TASK STATEMENT ->
Using the records that appear below, write out exactly the lines from the one with "- [Connectivity Question](#connectivity-question)" through the one with "## Updated: 14-Sept-2024", keeping both end lines.

DATA SHOWN ->
%%

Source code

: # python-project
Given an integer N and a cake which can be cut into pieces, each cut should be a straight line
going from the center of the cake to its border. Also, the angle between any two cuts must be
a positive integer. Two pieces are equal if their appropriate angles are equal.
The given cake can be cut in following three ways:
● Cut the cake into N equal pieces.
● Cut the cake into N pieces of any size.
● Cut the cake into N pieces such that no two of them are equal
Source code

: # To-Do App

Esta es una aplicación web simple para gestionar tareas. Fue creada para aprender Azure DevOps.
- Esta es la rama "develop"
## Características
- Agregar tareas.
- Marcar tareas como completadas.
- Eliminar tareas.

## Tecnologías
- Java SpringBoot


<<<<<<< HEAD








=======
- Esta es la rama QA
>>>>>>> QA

%%
%%

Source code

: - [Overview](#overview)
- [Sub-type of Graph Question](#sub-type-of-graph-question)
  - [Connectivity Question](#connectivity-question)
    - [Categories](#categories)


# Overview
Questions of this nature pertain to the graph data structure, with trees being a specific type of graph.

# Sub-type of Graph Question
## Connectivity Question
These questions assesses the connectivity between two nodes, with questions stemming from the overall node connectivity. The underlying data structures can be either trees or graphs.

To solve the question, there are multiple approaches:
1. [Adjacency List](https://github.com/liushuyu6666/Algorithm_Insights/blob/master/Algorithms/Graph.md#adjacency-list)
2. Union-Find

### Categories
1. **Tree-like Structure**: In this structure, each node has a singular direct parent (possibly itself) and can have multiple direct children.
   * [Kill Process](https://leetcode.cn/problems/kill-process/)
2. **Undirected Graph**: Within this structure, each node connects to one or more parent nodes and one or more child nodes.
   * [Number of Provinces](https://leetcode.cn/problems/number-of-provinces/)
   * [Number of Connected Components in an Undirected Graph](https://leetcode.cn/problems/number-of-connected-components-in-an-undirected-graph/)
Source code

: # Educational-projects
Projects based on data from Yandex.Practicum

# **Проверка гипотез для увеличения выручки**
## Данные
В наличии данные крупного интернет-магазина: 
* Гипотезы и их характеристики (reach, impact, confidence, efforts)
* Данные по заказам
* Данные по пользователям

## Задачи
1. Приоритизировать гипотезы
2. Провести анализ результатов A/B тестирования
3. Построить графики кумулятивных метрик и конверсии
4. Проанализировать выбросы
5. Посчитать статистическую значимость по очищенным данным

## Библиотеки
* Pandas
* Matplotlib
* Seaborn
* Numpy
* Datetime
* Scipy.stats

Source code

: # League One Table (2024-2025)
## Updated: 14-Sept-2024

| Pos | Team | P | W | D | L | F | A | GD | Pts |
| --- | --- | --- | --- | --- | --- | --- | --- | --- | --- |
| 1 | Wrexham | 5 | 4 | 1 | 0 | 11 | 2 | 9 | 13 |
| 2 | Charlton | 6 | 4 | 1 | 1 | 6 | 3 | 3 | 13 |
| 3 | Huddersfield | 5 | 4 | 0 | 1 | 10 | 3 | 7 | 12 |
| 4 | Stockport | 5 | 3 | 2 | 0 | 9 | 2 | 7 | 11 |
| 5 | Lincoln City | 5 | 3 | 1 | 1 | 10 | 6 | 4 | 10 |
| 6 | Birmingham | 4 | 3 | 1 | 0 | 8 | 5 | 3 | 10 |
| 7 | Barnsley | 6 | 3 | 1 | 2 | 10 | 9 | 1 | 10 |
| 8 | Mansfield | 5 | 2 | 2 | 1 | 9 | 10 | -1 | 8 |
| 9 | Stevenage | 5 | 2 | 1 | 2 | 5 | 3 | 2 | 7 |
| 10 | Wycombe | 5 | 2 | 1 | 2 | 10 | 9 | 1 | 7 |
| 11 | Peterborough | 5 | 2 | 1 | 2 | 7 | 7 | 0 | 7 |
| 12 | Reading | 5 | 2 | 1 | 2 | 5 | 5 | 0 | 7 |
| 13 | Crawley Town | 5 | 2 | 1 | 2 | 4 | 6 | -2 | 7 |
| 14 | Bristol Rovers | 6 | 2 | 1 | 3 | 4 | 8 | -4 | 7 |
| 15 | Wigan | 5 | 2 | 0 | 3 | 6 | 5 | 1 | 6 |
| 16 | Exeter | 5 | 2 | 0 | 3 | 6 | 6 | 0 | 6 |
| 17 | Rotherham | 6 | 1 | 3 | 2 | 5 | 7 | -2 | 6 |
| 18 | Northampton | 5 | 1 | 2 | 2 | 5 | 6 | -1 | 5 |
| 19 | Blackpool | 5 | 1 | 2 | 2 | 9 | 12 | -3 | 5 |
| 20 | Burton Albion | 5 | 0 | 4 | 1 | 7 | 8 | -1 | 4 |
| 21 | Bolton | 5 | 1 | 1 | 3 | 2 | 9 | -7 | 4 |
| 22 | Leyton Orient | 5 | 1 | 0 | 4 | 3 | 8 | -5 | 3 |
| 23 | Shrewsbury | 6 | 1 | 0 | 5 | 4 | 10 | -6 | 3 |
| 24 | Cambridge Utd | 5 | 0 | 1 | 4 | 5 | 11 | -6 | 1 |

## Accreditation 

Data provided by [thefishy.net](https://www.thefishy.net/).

%%
%%

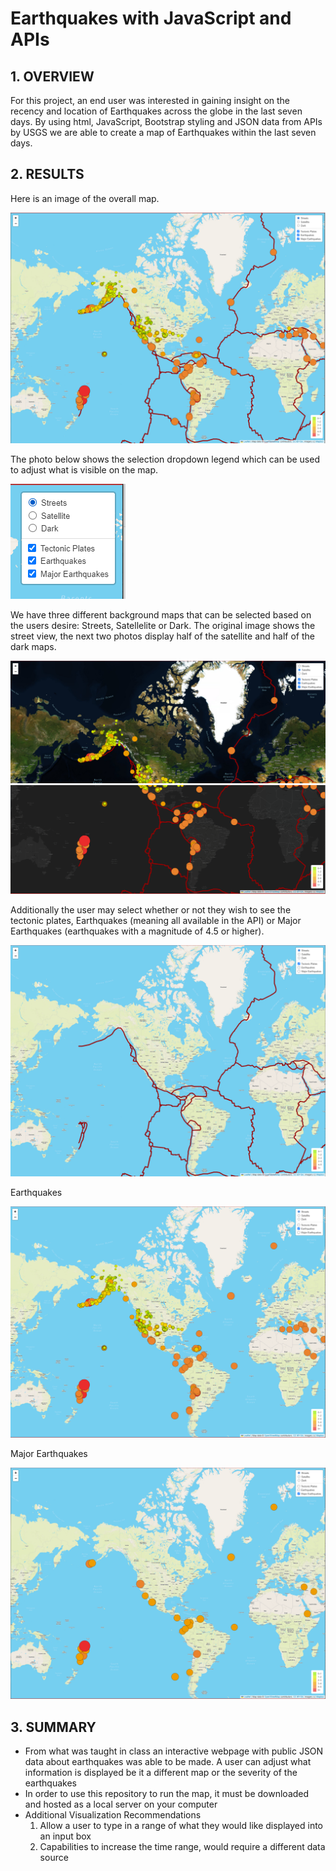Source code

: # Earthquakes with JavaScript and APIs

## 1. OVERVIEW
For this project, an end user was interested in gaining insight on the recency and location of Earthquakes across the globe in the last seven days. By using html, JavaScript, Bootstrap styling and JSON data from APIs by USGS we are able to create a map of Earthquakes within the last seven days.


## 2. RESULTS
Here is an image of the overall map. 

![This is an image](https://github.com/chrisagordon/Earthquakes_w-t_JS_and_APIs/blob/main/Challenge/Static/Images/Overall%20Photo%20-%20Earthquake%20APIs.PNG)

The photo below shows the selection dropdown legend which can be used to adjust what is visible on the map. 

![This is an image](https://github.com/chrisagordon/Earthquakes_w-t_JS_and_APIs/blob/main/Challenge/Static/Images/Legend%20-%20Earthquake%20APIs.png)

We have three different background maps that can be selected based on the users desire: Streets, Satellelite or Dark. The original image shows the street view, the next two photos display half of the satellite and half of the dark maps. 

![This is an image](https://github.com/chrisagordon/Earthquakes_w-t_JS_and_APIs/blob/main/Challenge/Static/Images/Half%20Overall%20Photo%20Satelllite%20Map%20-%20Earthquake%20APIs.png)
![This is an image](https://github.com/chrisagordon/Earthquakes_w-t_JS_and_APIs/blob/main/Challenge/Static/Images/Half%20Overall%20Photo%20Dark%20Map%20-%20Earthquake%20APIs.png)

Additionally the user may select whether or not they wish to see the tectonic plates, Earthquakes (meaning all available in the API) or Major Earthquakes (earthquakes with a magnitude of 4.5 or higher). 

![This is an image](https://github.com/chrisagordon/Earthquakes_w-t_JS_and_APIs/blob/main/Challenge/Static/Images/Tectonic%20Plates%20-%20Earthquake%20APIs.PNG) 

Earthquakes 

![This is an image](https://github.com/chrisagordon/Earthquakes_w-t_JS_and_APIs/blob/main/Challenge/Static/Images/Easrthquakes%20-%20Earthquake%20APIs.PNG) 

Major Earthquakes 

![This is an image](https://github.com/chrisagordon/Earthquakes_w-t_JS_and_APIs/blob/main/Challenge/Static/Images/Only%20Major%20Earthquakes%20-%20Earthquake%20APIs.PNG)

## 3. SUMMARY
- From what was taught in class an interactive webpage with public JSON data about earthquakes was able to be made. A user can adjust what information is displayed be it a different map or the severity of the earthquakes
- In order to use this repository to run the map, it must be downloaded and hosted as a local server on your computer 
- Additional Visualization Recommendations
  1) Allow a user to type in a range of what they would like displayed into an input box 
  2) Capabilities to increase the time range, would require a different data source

%%

PROBLEM SOLUTION ->
  - [Connectivity Question](#connectivity-question)
    - [Categories](#categories)


# Overview
Questions of this nature pertain to the graph data structure, with trees being a specific type of graph.

# Sub-type of Graph Question
## Connectivity Question
These questions assesses the connectivity between two nodes, with questions stemming from the overall node connectivity. The underlying data structures can be either trees or graphs.

To solve the question, there are multiple approaches:
1. [Adjacency List](https://github.com/liushuyu6666/Algorithm_Insights/blob/master/Algorithms/Graph.md#adjacency-list)
2. Union-Find

### Categories
1. **Tree-like Structure**: In this structure, each node has a singular direct parent (possibly itself) and can have multiple direct children.
   * [Kill Process](https://leetcode.cn/problems/kill-process/)
2. **Undirected Graph**: Within this structure, each node connects to one or more parent nodes and one or more child nodes.
   * [Number of Provinces](https://leetcode.cn/problems/number-of-provinces/)
   * [Number of Connected Components in an Undirected Graph](https://leetcode.cn/problems/number-of-connected-components-in-an-undirected-graph/)
Source code

: # Educational-projects
Projects based on data from Yandex.Practicum

# **Проверка гипотез для увеличения выручки**
## Данные
В наличии данные крупного интернет-магазина: 
* Гипотезы и их характеристики (reach, impact, confidence, efforts)
* Данные по заказам
* Данные по пользователям

## Задачи
1. Приоритизировать гипотезы
2. Провести анализ результатов A/B тестирования
3. Построить графики кумулятивных метрик и конверсии
4. Проанализировать выбросы
5. Посчитать статистическую значимость по очищенным данным

## Библиотеки
* Pandas
* Matplotlib
* Seaborn
* Numpy
* Datetime
* Scipy.stats

Source code

: # League One Table (2024-2025)
## Updated: 14-Sept-2024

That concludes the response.